Dear All,

I am a Biologist trying to understand the statistics of RNA-Seq data.

Given that RNA-Seq follows NB distribution with Biological replicates, as NBD accounts for overdispersion in the data, I am not sure how to ascertain it to my data.

Although I understanstood these distributions through standard books I am unable to comprehend and relate it to RNA-Seq.

Differential expression is my aim.

I have simulated data, to test and understand some open source tools like edgeR, DESeq, Cufflinks etc.

I have real data set too.

I have two conditions with four replicates each.

If I have to know whether my data fits NBD or Poisson distribution, I have to check this across replicates of each gene of each condition??

If the above point is right, how do I do it?

Should I do some goodness of fit test like Chi-sqare test or just the mean variance relationship is enough?

Thanks in advance for your valuable inputs.

Thanks a lot for the reply. It is helpful.

In my post, I also mentioned about Simulations. So, if I have simulated data, what is the way around to check how well it fits a particular distribution (Poisson or NB) ? Is the test of Mean vs Variance or Dispersion enough to be sure that the data fits Poisson distribution or not.

It is important to remember that these distributions describe variance across replicates. I guess what you can do with your simulation is to produce thousands of simulated libraries. Generate them with the same library size so we don't have to normalize. We will treat each simulation as a biological replicate. Then look at the distribution of tag counts for a specific transcript across all your biological replicates. Then see if this distribution fits the NB or poisson better.
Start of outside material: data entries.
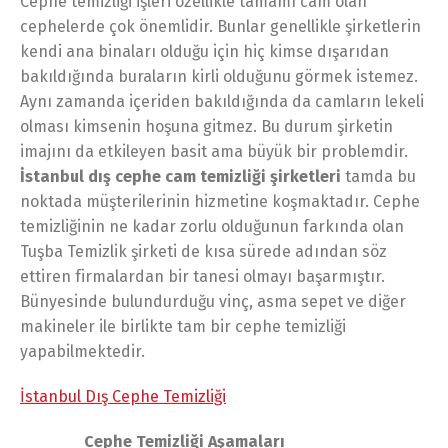
Cephe temizliği işleri özellikle tamamı cam olan
cephelerde çok önemlidir. Bunlar genellikle şirketlerin
kendi ana binaları olduğu için hiç kimse dışarıdan
bakıldığında buraların kirli olduğunu görmek istemez.
Aynı zamanda içeriden bakıldığında da camların lekeli
olması kimsenin hoşuna gitmez. Bu durum şirketin
imajını da etkileyen basit ama büyük bir problemdir.
İstanbul dış cephe cam temizliği şirketleri
tamda bu
noktada müşterilerinin hizmetine koşmaktadır. Cephe
temizliğinin ne kadar zorlu olduğunun farkında olan
Tuşba Temizlik şirketi de kısa sürede adından söz
ettiren firmalardan bir tanesi olmayı başarmıştır.
Bünyesinde bulundurduğu vinç, asma sepet ve diğer
makineler ile birlikte tam bir cephe temizliği
yapabilmektedir.
İstanbul Dış Cephe Temizliği
Cephe Temizliği Aşamaları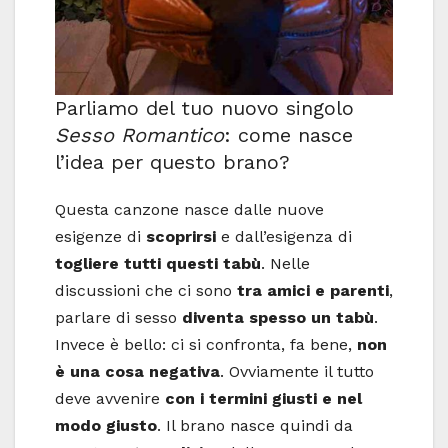
Parliamo del tuo nuovo singolo
Sesso Romantico
: come nasce
l’idea per questo brano?
Questa canzone nasce dalle nuove
esigenze di
scoprirsi
e dall’esigenza di
togliere tutti questi tabù
. Nelle
discussioni che ci sono
tra amici e parenti
,
parlare di sesso
diventa spesso un tabù
.
Invece è bello: ci si confronta, fa bene,
non
è una cosa negativa
. Ovviamente il tutto
deve avvenire
con i termini giusti e nel
modo giusto
. Il brano nasce quindi da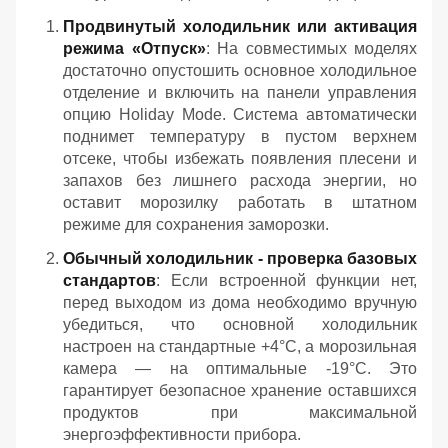
Продвинутый холодильник или активация
режима «Отпуск»
: На совместимых моделях
достаточно опустошить основное холодильное
отделение и включить на панели управления
опцию Holiday Mode. Система автоматически
поднимет температуру в пустом верхнем
отсеке, чтобы избежать появления плесени и
запахов без лишнего расхода энергии, но
оставит морозилку работать в штатном
режиме для сохранения заморозки.
Обычный холодильник - проверка базовых
стандартов
: Если встроенной функции нет,
перед выходом из дома необходимо вручную
убедиться, что основной холодильник
настроен на стандартные +4°C, а морозильная
камера — на оптимальные -19°C. Это
гарантирует безопасное хранение оставшихся
продуктов при максимальной
энергоэффективности прибора.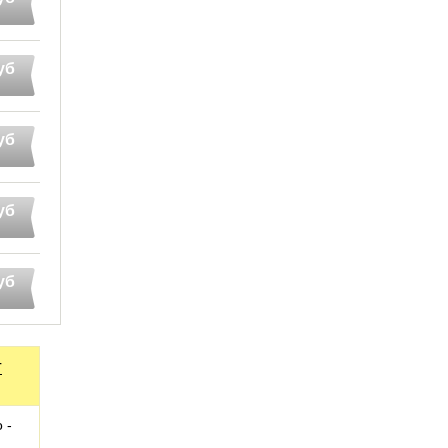
уб
уб
уб
уб
т
 -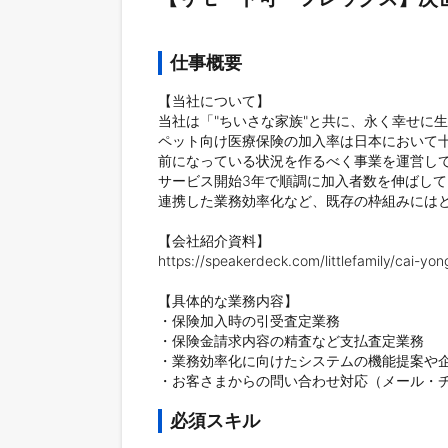
仕事概要
【当社について】

当社は「"ちいさな家族"と共に、永く幸せに生
ペット向け医療保険の加入率は日本において
前になっている状況を作るべく事業を運営してお
サービス開始3年で順調に加入者数を伸ばし
連携した業務効率化など、既存の枠組みにはと
【会社紹介資料】

https://speakerdeck.com/littlefamily/cai-yon
【具体的な業務内容】

・保険加入時の引受査定業務

・保険金請求内容の精査など支払査定業務

・業務効率化に向けたシステムの機能提案や企
・お客さまからの問い合わせ対応（メール・
必須スキル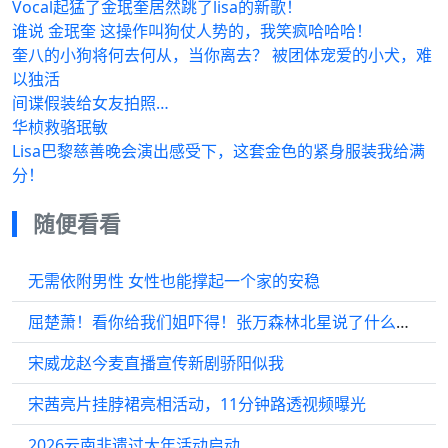
Vocal起猛了金珉奎居然跳了lisa的新歌！
谁说 金珉奎 这操作叫狗仗人势的，我笑疯哈哈哈！
奎八的小狗将何去何从，当你离去？ 被团体宠爱的小犬，难
以独活
间谍假装给女友拍照…
华桢救骆珉敏
Lisa巴黎慈善晚会演出感受下，这套金色的紧身服装我给满
分！
随便看看
无需依附男性 女性也能撑起一个家的安稳
屈楚萧！看你给我们姐吓得！张万森林北星说了什么悄悄话 屈楚萧生日被送汉堡
宋威龙赵今麦直播宣传新剧骄阳似我
宋茜亮片挂脖裙亮相活动，11分钟路透视频曝光
2026云南非遗过大年活动启动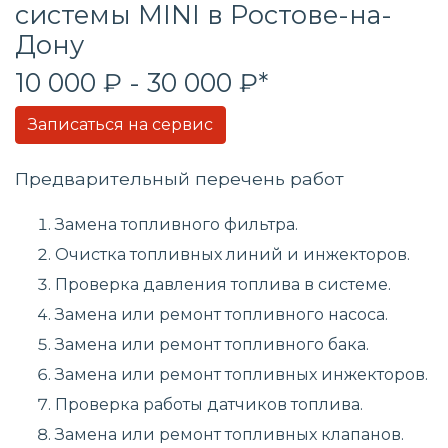
системы
MINI в Ростове-на-
Дону
10 000 ₽ - 30 000 ₽*
Записаться на сервис
Предварительный перечень работ
Замена топливного фильтра.
Очистка топливных линий и инжекторов.
Проверка давления топлива в системе.
Замена или ремонт топливного насоса.
Замена или ремонт топливного бака.
Замена или ремонт топливных инжекторов.
Проверка работы датчиков топлива.
Замена или ремонт топливных клапанов.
For your real dataset, there probably isn't enough replicate libraries for you to fit NB or poisson to.

By the way, I attended a NGS conference last year at University of Nottingham. A group at University of Dundee presented their findings where they performed ~50 biological replicates of yeast(?) to see if current statistical theories hold up. If I remember correctly, they did see that NB fitted the data well. And they also said something like 6 biological replicates was optimal for good DE. And spike-ins also helped a lot for DE.

Do you remember anything in detail surrounding their usage of spike-ins? I'm guessing that they were using them for library-size normalization. The current thinking is generally that spike-ins aren't that useful for most non-single-cell experiments except where there's likely to be gross transcriptional amplification involved. So it'd be interesting if they showed a nice dataset that argued otherwise.

I think they did mention single cell experiments, but unfortunately, I do not remember any details. I guess we'll just have to wait for their publication.